Una vez definidos cuáles son los objetivos y decididas las distintas estrategias que se van a llevar a cabo para alcanzarlos, hay que plasmar los aspectos económicos y financieros del proyecto. Se trata de cuantificar toda la información contenida en el Plan de negocio.
El Plan Económico-Financiero debe contener:
· Inversión inicial prevista. Es decir, qué inversiones hay que realizar para poner en marcha el proyecto. Esta inversión inicial necesaria quedará reflejada en el Plan de Inversiones.
· Necesidades de financiación. Una vez definidas las inversiones necesarias para poner en marcha el proyecto, hay que establecer cómo se van a pagar, es decir, su financiación. Hay que ver la procedencia de los recursos financieros con los que se cuenta, qué parte son aportación personal del/la emprendedor/a, recursos propios, y qué parte son recursos que hay que solicitar a terceros, recursos ajenos, por ejemplo, préstamos bancarios, subvenciones, etc. Toda la información relativa a la financiación del proyecto quedará recogida en el Plan de Financiación.

-- Instrucciones de la tarea --
Responda, a partir del texto sobre el Plan Económico-Financiero, estas preguntas:
1. ¿En qué consiste plasmar los aspectos económicos y financieros del proyecto?
2. ¿En qué plan quedará reflejada la inversión inicial necesaria?
3. ¿Qué ejemplos de recursos ajenos se mencionan?

-- Sección de datos --

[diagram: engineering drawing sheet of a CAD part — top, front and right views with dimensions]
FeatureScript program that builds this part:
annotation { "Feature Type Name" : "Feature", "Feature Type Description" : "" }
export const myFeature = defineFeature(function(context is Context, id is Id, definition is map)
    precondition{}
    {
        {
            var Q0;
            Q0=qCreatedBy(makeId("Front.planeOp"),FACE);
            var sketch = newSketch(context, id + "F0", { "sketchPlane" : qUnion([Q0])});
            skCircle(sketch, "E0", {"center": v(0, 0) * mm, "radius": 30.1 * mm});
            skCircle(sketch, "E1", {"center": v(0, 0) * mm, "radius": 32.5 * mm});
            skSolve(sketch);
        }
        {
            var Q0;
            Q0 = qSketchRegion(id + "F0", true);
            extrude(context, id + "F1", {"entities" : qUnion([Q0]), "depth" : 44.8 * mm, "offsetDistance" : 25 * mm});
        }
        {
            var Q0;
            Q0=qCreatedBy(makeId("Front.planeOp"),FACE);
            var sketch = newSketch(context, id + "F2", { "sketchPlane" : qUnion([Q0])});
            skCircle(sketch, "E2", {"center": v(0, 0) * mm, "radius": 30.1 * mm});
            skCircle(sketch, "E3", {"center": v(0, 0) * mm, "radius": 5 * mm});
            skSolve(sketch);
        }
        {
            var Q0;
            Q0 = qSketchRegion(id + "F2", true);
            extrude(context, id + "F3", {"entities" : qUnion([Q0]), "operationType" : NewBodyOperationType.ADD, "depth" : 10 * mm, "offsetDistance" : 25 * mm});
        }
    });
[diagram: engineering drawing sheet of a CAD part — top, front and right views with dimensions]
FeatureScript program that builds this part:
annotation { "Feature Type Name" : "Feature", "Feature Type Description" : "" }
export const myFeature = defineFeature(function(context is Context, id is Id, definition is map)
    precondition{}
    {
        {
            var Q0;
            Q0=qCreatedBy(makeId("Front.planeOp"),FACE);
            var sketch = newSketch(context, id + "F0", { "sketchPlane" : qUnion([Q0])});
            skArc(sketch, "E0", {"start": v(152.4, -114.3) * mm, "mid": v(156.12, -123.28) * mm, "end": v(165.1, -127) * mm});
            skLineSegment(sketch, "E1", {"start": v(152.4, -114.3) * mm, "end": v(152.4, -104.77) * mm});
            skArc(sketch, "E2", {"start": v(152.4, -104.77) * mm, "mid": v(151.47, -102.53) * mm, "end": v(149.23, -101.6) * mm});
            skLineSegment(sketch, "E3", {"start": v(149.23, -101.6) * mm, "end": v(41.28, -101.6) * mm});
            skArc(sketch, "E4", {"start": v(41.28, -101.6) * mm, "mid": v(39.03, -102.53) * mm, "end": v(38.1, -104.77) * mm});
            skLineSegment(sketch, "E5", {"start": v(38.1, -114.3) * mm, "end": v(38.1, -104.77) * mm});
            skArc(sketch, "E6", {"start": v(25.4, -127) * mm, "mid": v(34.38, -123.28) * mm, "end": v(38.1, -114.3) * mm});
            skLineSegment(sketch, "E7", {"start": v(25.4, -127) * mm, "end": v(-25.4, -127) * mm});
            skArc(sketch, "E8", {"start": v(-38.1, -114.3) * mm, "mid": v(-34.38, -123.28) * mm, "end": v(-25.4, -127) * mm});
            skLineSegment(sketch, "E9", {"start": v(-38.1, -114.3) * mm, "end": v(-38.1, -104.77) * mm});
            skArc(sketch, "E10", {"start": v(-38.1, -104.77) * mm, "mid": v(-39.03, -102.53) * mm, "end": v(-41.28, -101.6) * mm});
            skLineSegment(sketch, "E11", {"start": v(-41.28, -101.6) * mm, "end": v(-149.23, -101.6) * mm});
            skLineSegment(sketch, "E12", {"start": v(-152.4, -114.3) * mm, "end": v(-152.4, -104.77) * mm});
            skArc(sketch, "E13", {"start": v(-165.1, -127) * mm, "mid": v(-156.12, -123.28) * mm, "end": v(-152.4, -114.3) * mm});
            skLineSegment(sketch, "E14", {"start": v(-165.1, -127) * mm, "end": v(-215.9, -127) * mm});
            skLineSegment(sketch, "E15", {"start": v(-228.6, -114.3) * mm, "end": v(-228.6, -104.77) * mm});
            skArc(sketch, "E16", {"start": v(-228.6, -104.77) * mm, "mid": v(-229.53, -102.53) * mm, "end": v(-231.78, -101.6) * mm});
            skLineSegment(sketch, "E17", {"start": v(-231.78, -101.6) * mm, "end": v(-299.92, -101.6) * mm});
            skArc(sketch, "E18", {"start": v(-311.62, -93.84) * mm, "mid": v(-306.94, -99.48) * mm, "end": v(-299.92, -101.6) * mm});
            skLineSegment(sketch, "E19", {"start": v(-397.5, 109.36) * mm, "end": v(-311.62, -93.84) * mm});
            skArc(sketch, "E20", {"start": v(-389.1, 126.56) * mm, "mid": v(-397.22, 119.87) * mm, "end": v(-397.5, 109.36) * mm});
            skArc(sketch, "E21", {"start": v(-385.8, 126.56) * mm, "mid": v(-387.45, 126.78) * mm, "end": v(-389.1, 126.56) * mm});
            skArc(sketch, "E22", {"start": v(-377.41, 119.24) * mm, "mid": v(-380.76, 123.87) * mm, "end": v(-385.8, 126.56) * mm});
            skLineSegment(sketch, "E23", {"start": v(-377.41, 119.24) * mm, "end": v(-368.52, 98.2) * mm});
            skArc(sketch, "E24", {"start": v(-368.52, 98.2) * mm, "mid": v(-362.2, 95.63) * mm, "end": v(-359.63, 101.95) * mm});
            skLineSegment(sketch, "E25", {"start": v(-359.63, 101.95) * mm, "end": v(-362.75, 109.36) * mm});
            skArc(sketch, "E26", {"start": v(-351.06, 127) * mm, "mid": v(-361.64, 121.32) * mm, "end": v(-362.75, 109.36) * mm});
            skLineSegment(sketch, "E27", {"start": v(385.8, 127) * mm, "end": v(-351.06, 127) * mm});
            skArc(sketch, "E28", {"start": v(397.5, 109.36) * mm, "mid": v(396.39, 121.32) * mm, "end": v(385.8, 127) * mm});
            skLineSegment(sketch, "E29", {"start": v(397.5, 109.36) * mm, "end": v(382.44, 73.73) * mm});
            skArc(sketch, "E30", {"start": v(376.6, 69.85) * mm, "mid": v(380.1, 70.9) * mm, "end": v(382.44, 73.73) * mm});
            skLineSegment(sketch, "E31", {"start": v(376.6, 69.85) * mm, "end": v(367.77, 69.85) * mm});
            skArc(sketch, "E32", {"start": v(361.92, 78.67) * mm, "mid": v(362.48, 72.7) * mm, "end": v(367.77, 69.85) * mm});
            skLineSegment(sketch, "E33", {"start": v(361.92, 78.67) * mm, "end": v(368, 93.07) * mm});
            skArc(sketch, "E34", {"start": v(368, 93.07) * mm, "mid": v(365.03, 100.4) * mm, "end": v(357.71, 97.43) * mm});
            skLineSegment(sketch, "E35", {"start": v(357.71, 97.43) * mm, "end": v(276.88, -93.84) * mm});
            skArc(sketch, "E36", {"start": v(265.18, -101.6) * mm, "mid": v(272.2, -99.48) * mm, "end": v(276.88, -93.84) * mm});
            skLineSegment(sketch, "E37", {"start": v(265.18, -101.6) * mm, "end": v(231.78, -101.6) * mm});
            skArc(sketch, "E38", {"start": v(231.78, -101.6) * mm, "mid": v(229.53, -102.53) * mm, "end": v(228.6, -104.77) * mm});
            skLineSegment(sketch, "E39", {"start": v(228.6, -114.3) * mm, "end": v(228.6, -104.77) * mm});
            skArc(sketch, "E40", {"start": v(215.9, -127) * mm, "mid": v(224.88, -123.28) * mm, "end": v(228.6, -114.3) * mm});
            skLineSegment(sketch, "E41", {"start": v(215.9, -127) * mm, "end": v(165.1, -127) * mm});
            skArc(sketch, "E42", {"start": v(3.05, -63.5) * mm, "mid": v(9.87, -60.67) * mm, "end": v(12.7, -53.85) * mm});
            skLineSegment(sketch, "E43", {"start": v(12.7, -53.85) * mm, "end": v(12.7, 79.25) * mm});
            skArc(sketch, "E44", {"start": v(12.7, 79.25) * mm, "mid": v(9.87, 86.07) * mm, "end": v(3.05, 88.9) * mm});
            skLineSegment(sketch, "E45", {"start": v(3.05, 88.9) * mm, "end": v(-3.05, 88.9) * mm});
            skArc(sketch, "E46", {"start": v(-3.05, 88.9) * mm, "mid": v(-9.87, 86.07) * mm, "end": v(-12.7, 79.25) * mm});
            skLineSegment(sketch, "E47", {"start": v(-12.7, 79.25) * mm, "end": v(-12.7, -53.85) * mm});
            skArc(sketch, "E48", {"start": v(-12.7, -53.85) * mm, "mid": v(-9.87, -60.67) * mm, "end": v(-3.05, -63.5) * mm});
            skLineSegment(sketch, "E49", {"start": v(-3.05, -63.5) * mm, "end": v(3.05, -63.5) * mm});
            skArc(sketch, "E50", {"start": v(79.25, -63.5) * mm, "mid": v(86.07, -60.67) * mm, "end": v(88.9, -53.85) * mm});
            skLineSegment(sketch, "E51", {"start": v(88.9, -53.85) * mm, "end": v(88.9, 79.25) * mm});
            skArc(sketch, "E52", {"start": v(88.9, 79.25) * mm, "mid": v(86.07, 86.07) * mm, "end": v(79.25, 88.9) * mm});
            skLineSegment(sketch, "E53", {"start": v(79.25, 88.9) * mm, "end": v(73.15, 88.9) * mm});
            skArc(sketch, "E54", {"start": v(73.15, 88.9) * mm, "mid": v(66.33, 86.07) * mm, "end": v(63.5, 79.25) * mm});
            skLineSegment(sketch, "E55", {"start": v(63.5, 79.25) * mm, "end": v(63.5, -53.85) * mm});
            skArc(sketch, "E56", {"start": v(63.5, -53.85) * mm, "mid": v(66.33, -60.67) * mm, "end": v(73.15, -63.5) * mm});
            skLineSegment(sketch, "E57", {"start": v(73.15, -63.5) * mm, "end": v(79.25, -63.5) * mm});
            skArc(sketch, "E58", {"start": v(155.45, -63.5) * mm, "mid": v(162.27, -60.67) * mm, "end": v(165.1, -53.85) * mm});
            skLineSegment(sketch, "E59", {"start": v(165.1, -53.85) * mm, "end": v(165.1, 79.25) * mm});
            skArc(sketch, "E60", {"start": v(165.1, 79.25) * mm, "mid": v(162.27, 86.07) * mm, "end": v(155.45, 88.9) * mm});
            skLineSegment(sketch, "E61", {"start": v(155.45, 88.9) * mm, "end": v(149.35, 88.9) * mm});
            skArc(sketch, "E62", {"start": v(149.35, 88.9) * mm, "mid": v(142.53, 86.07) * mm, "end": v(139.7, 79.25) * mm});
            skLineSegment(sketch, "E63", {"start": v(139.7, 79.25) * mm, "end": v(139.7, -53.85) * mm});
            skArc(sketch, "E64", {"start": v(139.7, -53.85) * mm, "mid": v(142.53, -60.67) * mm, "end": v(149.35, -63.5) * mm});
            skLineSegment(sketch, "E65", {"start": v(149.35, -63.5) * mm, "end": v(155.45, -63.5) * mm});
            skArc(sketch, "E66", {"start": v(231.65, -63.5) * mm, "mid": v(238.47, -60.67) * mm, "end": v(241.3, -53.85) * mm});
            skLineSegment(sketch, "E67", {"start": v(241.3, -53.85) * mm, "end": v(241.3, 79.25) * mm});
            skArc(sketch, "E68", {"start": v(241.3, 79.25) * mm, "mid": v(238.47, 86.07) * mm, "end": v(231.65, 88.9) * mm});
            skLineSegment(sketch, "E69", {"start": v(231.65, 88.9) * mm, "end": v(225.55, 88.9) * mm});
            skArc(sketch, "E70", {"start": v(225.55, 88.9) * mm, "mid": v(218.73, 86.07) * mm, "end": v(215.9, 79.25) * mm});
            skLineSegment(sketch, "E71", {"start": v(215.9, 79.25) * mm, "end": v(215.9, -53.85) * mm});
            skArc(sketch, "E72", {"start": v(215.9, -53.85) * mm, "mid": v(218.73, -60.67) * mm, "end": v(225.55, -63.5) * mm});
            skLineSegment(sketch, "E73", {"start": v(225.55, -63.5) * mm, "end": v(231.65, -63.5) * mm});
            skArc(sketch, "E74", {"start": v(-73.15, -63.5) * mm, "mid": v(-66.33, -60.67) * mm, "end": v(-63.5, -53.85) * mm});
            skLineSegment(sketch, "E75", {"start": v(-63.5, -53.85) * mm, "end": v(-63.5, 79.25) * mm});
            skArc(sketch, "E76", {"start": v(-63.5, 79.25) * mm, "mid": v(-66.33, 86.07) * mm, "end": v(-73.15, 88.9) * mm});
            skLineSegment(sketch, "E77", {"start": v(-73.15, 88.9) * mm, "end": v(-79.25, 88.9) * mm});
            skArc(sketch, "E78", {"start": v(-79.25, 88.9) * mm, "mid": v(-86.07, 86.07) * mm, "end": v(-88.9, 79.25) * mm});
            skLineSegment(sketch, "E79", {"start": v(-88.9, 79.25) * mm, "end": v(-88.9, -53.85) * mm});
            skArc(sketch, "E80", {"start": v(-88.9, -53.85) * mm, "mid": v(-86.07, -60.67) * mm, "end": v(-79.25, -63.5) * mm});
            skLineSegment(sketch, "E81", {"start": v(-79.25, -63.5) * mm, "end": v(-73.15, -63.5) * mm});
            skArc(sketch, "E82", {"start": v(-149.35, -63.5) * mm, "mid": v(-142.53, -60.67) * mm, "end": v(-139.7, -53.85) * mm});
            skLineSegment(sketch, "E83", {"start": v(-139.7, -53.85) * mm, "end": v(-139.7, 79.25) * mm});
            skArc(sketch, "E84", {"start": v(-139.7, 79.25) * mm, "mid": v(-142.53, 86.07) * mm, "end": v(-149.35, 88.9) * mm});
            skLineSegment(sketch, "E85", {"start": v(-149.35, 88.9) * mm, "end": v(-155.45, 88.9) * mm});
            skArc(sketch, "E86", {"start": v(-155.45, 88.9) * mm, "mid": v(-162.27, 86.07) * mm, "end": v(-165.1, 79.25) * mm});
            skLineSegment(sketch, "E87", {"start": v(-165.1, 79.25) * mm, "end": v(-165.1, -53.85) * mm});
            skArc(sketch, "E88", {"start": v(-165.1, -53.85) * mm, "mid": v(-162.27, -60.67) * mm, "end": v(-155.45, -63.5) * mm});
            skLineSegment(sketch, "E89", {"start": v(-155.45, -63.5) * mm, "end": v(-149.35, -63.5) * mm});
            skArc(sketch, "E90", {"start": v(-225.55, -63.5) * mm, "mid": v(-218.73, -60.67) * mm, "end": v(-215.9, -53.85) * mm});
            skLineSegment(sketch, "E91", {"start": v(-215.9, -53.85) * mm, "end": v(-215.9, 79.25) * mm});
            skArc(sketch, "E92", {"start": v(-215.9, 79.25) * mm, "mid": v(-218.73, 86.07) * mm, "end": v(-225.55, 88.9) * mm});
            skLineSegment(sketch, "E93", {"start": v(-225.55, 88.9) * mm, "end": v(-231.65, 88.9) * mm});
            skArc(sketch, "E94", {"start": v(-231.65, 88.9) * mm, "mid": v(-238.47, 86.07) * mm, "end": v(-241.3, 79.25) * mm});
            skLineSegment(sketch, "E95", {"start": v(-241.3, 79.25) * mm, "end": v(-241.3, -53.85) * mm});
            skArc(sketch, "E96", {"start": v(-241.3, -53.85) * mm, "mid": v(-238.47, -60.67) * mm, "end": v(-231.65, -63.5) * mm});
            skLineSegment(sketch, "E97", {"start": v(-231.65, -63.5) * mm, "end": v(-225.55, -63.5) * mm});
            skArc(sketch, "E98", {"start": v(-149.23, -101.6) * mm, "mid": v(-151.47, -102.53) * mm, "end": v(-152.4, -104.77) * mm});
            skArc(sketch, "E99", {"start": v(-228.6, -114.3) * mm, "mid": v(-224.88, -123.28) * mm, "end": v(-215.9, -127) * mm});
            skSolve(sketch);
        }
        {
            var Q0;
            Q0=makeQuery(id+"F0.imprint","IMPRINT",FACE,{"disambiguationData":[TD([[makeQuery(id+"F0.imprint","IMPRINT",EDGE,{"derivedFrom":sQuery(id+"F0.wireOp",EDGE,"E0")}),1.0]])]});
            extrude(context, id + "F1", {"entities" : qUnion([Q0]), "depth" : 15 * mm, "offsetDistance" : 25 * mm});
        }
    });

-- Solución redactada --
1. En cuantificar toda la información contenida en el Plan de negocio.
2. En el Plan de Inversiones.
3. Préstamos bancarios y subvenciones.